Barrio emblemático, de mil colores y muchas más pasiones, ese que el tiempo nunca borrará de la memoria ni de las orillas del Riachuelo.
Todo turista que llega a Buenos Aires incluye en sus apuntes de viaje un paseo por La Boca, por su Caminito eternizado en variopintos textos de un sincronismo admirable. Para los argentinos es un tour también infaltable, aunque una vez conocido quizá, si no se lleva en el alma el acento xeneize, no regrese asiduamente.
La propuesta de hoy, es volver a la apertura del riachuelo, al cuadro viviente de Quinquela, a la letra del tango, al balcón de Diego.
El bandoneón llora en la esquina como si ese fuese su Karma perpetuo, dos bailarines filetean la calle con el sello del siglo pasado mientras los colores explotan en apenas 200 metros de esencia porteña, añoranzas italianas y balcones tan famosos como el de los amantes de Verona.
Los adoquines continúan las obras de arte de pintores ignotos y afamados, los turistas no dejan de sacar fotos, de comprar retratos de milongas y de improvisar la letra de Juan de Dios Filiberto.
Hasta entrado el siglo XX un arroyo descendía a la orilla de lo que hoy es ese caminito, luego pasó el tren y más tarde todo quedó detenido en el tiempo, como las vías.
Paredes de lata de pintadas estridentes, puertas y ventanas contrastantes, balconcitos retorcidos, desniveles que obedecen a las escapadas del río y las sogas con la ropa tendida, los farolitos y los indicios dejados por los Genoveses que se afincaron aquí en el siglo XIX, son la identidad de la barriada poética.
Hay que caminar por Caminito y el entorno, entrar a los cafés y dejarse envolver por los muros que transpiran puerto, un almuerzo en un bodegón o en una cantina es obligatorio, bandas y parejas de bailarines le darán la escenografía y la banda musical al ritmo del 2x4, a una película de oro y cielo.
A orillas del Riachuelo también hay que llegar, con sus barcos -elenco estable de la mirada de Quinquela- y los esqueletos de otros, como sosteniendo al viejo puente Avellaneda.
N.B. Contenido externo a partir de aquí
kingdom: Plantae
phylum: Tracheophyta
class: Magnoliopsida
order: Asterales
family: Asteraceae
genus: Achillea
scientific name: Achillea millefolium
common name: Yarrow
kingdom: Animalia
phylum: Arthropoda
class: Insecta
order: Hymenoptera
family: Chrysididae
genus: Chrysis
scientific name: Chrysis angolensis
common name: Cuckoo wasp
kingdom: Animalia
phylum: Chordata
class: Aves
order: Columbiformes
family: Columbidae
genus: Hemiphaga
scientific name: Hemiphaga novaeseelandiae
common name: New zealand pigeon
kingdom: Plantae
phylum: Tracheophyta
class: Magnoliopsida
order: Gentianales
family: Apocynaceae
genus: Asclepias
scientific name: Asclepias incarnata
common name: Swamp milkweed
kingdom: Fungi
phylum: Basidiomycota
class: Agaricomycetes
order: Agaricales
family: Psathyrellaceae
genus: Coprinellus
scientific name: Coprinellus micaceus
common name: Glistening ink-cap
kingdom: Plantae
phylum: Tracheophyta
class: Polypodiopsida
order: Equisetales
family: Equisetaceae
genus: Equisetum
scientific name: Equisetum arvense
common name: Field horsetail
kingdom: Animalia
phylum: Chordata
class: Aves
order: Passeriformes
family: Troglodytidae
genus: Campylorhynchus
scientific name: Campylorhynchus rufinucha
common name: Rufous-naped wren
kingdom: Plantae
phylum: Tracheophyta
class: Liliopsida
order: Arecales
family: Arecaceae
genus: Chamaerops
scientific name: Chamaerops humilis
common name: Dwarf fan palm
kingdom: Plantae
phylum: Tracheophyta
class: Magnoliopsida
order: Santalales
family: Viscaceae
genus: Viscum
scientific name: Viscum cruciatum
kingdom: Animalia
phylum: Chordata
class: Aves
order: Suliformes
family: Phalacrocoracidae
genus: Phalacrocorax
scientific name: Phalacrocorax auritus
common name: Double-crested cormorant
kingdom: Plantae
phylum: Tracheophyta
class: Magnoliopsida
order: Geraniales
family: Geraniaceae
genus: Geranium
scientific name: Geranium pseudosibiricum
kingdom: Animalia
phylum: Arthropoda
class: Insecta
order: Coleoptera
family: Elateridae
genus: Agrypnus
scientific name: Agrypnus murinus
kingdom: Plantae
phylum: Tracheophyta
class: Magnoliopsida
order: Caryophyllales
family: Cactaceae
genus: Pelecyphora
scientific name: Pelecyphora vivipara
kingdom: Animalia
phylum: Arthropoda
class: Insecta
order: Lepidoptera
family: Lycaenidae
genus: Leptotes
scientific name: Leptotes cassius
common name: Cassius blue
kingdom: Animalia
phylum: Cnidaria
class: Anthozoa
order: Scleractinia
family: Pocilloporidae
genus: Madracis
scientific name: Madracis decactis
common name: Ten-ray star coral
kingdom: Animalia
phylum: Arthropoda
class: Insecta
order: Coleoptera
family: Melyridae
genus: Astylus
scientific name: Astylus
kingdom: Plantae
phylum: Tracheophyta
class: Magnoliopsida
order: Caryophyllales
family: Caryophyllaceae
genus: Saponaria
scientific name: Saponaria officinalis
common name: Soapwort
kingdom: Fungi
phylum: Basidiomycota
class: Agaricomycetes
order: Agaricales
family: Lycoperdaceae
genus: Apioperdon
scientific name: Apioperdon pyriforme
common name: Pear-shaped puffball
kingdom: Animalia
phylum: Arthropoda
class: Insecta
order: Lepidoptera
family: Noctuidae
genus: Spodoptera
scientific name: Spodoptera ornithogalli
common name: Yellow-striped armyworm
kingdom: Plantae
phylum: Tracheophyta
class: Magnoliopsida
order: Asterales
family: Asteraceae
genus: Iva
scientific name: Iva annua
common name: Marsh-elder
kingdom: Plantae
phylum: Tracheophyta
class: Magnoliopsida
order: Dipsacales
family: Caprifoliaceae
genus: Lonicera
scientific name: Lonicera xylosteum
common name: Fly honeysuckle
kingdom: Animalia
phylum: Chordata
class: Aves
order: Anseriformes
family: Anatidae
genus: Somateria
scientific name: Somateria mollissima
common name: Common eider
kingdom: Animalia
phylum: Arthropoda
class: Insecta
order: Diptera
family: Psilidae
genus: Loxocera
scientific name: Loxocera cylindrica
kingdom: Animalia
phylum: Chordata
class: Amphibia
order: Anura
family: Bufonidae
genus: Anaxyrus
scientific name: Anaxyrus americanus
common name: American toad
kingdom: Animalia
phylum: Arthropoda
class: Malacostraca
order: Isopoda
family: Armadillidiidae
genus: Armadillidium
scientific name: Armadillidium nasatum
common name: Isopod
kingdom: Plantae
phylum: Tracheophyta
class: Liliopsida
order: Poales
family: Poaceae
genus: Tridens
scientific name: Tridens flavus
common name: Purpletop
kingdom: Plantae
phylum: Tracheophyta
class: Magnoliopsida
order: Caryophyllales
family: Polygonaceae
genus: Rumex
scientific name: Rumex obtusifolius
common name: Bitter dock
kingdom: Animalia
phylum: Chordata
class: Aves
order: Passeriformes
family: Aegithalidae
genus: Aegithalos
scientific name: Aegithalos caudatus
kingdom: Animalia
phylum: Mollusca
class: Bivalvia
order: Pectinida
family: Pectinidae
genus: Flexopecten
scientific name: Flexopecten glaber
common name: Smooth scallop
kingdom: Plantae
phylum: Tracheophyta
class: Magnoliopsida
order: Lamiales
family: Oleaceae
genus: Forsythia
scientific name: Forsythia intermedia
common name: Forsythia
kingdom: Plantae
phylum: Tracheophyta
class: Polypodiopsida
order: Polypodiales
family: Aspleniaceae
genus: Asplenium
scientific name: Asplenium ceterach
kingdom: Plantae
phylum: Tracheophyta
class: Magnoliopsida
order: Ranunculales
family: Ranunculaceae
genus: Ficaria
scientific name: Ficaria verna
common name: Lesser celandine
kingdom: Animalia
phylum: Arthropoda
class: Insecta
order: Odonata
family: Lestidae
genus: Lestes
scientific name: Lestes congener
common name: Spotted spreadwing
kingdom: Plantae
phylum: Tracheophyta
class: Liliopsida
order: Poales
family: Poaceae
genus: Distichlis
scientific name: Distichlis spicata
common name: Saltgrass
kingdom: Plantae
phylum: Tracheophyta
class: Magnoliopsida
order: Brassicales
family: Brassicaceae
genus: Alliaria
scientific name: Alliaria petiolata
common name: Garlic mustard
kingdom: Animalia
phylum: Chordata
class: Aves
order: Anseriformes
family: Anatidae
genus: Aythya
El nuevo puente, por cierto es perfecto para una panorámica boquense.
La plazoleta de los suspiros con el mástil de un barco que nunca zarpó sirve a la foto obligada y retrotraen a los tiempos en que los genoveses le cantaban a su lejana tierra. Allí la feria callejera emerge cada fin de semana como las obras teatrales al aire libre, los mimos y payasos, los músicos, y la gente -argentinos y turistas- que con cámaras incesantes y sus corridas, son parte de la idiosincrasia de La Boca.
Y más allá de la pasión futbolera de cada viajero, es menester llegar a la Bombonera. Desde la entrada con la obra gigante de Quinquela se sella el pacto de amor entre el barrio y su club, allí se recrea el antojo de los colores de la pasión bostera; Pérez Celis desde la calle y Rómulo Macció, siguen dando forma y color al deporte nacional por adopción.
El museo con todos los ídolos y todos los títulos emociona a los aficionados, y no se extrañe ver a alguien llorando frente a una copa del mundo o a la estatua de cera de Martín Palermo.
Museo Quinquela Martín. Con un centenar de obras del genial artista porteño y la presencia de pintores relevantes de nuestro país.
La Carbonería. El taller, que era ni más ni menos que una carbonería donde viviera Quinquela, es una galería de arte.
Museo histórico de cera. Divertido y sorprendente alberga las obras de Domingo Tellechea.
Club Boca Juniors. Visitas guiadas por la Bombonera, además allí está el Museo de la Pasión Boquense con un recorrido por la trayectoria del club, tienda de merchandising, galería de trofeos, un paseo por la historia de Boca con todos sus ídolos.
Sabores, colores y pasiones. Hay numerosos locales con excelentes shows tangueriles y muy buena gastronomía, es cuestión de elegir según el presupuesto, lo bueno es que hay opciones para todos los bolsillos. Por la noche el colorido se perpetúa con las mil luces de la barriada, siguen muy buenos espectáculos.